> _How to complete this task_
Using the data below, gather each line that includes the word "drawbacks".
════════════════════
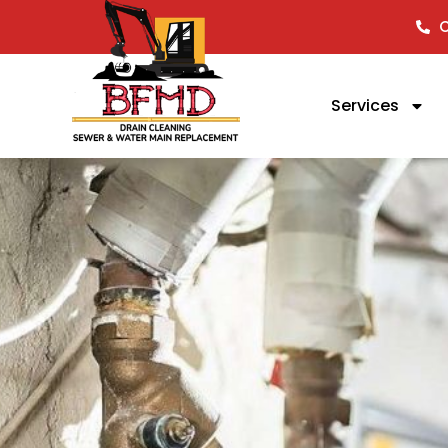
C
Services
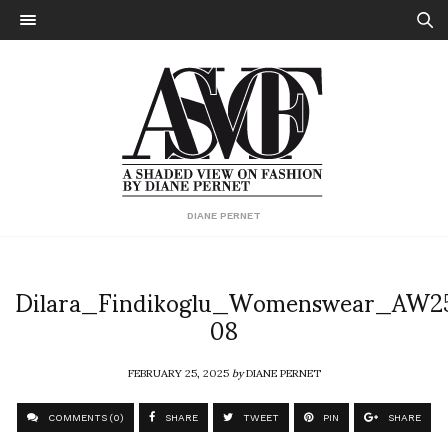
DIANE PERNET
Dilara_Findikoglu_Womenswear_AW2
08
FEBRUARY 25, 2025
by
DIANE PERNET
COMMENTS (0)
SHARE
TWEET
PIN
SHARE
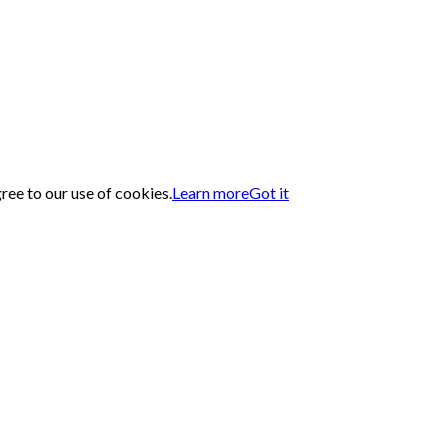
gree to our use of cookies.
Learn more
Got it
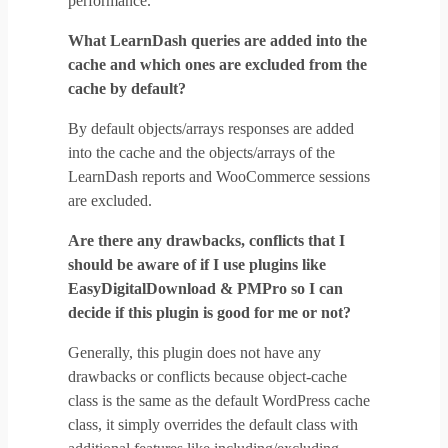
performance.
What LearnDash queries are added into the
cache and which ones are excluded from the
cache by default?
By default objects/arrays responses are added
into the cache and the objects/arrays of the
LearnDash reports and WooCommerce sessions
are excluded.
Are there any drawbacks, conflicts that I
should be aware of if I use plugins like
EasyDigitalDownload & PMPro so I can
decide if this plugin is good for me or not?
Generally, this plugin does not have any
drawbacks or conflicts because object-cache
class is the same as the default WordPress cache
class, it simply overrides the default class with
════════════════════
> _Answer area_
Are there any drawbacks, conflicts that I
drawbacks or conflicts because object-cache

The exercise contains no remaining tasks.